- **EXERCISE AIM**:
Only the stretch below from the line holding "Rossett, A. (2002)." through the line holding "To begin with, even" should be restated, word for word and with both ends included; pictures stay out.

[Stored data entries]
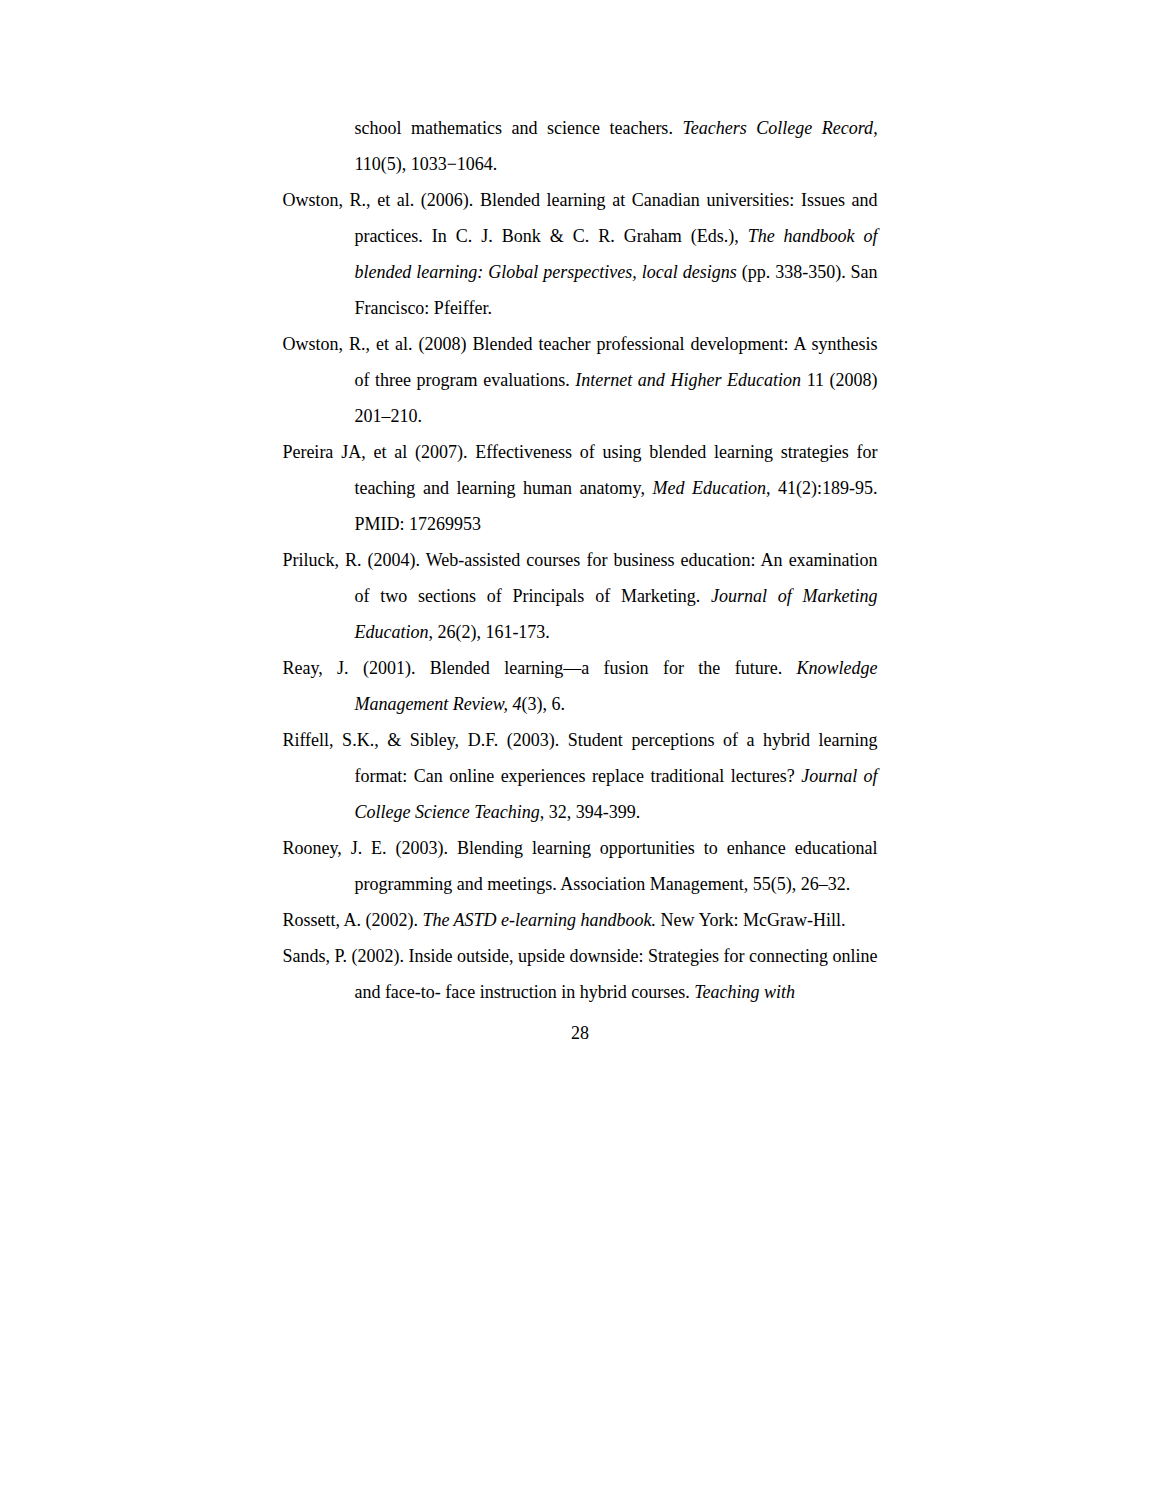school mathematics and science teachers. Teachers College Record, 110(5), 1033−1064.
Owston, R., et al. (2006). Blended learning at Canadian universities: Issues and practices. In C. J. Bonk & C. R. Graham (Eds.), The handbook of blended learning: Global perspectives, local designs (pp. 338-350). San Francisco: Pfeiffer.
Owston, R., et al. (2008) Blended teacher professional development: A synthesis of three program evaluations. Internet and Higher Education 11 (2008) 201–210.
Pereira JA, et al (2007). Effectiveness of using blended learning strategies for teaching and learning human anatomy, Med Education, 41(2):189-95. PMID: 17269953
Priluck, R. (2004). Web-assisted courses for business education: An examination of two sections of Principals of Marketing. Journal of Marketing Education, 26(2), 161-173.
Reay, J. (2001). Blended learning—a fusion for the future. Knowledge Management Review, 4(3), 6.
Riffell, S.K., & Sibley, D.F. (2003). Student perceptions of a hybrid learning format: Can online experiences replace traditional lectures? Journal of College Science Teaching, 32, 394-399.
Rooney, J. E. (2003). Blending learning opportunities to enhance educational programming and meetings. Association Management, 55(5), 26–32.
Rossett, A. (2002). The ASTD e-learning handbook. New York: McGraw-Hill.
Sands, P. (2002). Inside outside, upside downside: Strategies for connecting online and face-to- face instruction in hybrid courses. Teaching with
28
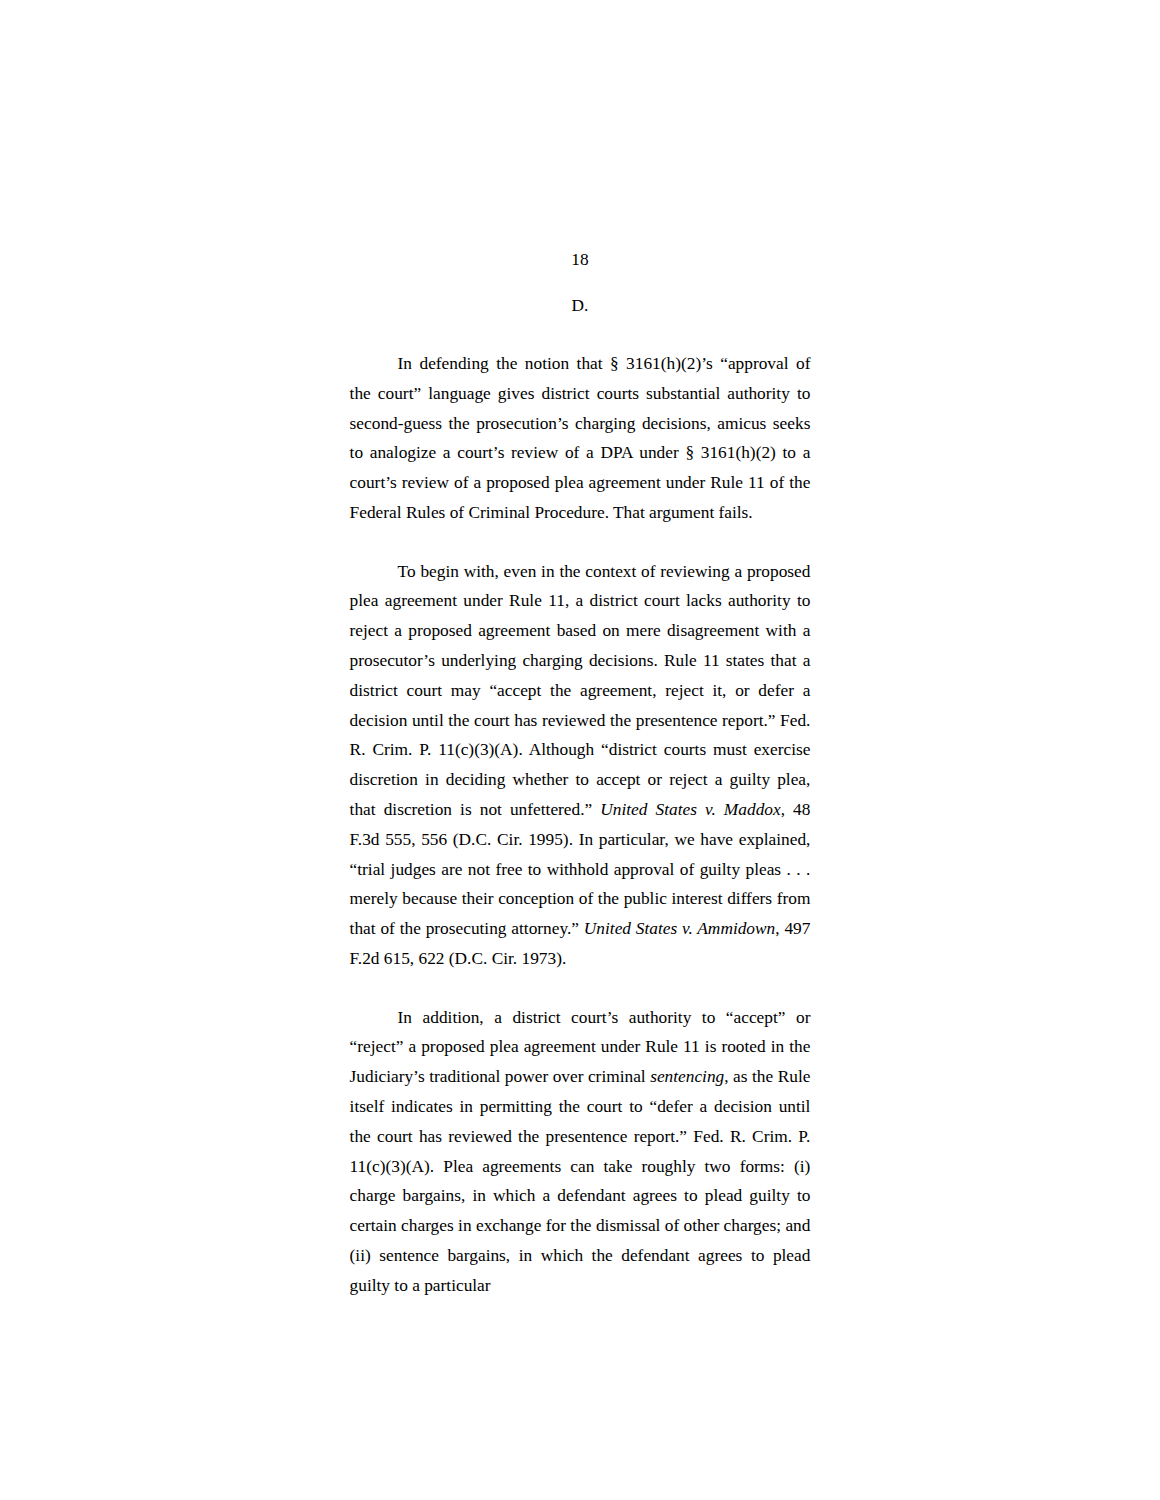18
D.
In defending the notion that § 3161(h)(2)’s “approval of the court” language gives district courts substantial authority to second-guess the prosecution’s charging decisions, amicus seeks to analogize a court’s review of a DPA under § 3161(h)(2) to a court’s review of a proposed plea agreement under Rule 11 of the Federal Rules of Criminal Procedure. That argument fails.
To begin with, even in the context of reviewing a proposed plea agreement under Rule 11, a district court lacks authority to reject a proposed agreement based on mere disagreement with a prosecutor’s underlying charging decisions. Rule 11 states that a district court may “accept the agreement, reject it, or defer a decision until the court has reviewed the presentence report.” Fed. R. Crim. P. 11(c)(3)(A). Although “district courts must exercise discretion in deciding whether to accept or reject a guilty plea, that discretion is not unfettered.” United States v. Maddox, 48 F.3d 555, 556 (D.C. Cir. 1995). In particular, we have explained, “trial judges are not free to withhold approval of guilty pleas . . . merely because their conception of the public interest differs from that of the prosecuting attorney.” United States v. Ammidown, 497 F.2d 615, 622 (D.C. Cir. 1973).
In addition, a district court’s authority to “accept” or “reject” a proposed plea agreement under Rule 11 is rooted in the Judiciary’s traditional power over criminal sentencing, as the Rule itself indicates in permitting the court to “defer a decision until the court has reviewed the presentence report.” Fed. R. Crim. P. 11(c)(3)(A). Plea agreements can take roughly two forms: (i) charge bargains, in which a defendant agrees to plead guilty to certain charges in exchange for the dismissal of other charges; and (ii) sentence bargains, in which the defendant agrees to plead guilty to a particular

- **PROBLEM SOLUTION**:
Rossett, A. (2002). The ASTD e-learning handbook. New York: McGraw-Hill.
Sands, P. (2002). Inside outside, upside downside: Strategies for connecting online and face-to- face instruction in hybrid courses. Teaching with
28
18
D.
In defending the notion that § 3161(h)(2)’s “approval of the court” language gives district courts substantial authority to second-guess the prosecution’s charging decisions, amicus seeks to analogize a court’s review of a DPA under § 3161(h)(2) to a court’s review of a proposed plea agreement under Rule 11 of the Federal Rules of Criminal Procedure. That argument fails.
To begin with, even in the context of reviewing a proposed plea agreement under Rule 11, a district court lacks authority to reject a proposed agreement based on mere disagreement with a prosecutor’s underlying charging decisions. Rule 11 states that a district court may “accept the agreement, reject it, or defer a decision until the court has reviewed the presentence report.” Fed. R. Crim. P. 11(c)(3)(A). Although “district courts must exercise discretion in deciding whether to accept or reject a guilty plea, that discretion is not unfettered.” United States v. Maddox, 48 F.3d 555, 556 (D.C. Cir. 1995). In particular, we have explained, “trial judges are not free to withhold approval of guilty pleas . . . merely because their conception of the public interest differs from that of the prosecuting attorney.” United States v. Ammidown, 497 F.2d 615, 622 (D.C. Cir. 1973).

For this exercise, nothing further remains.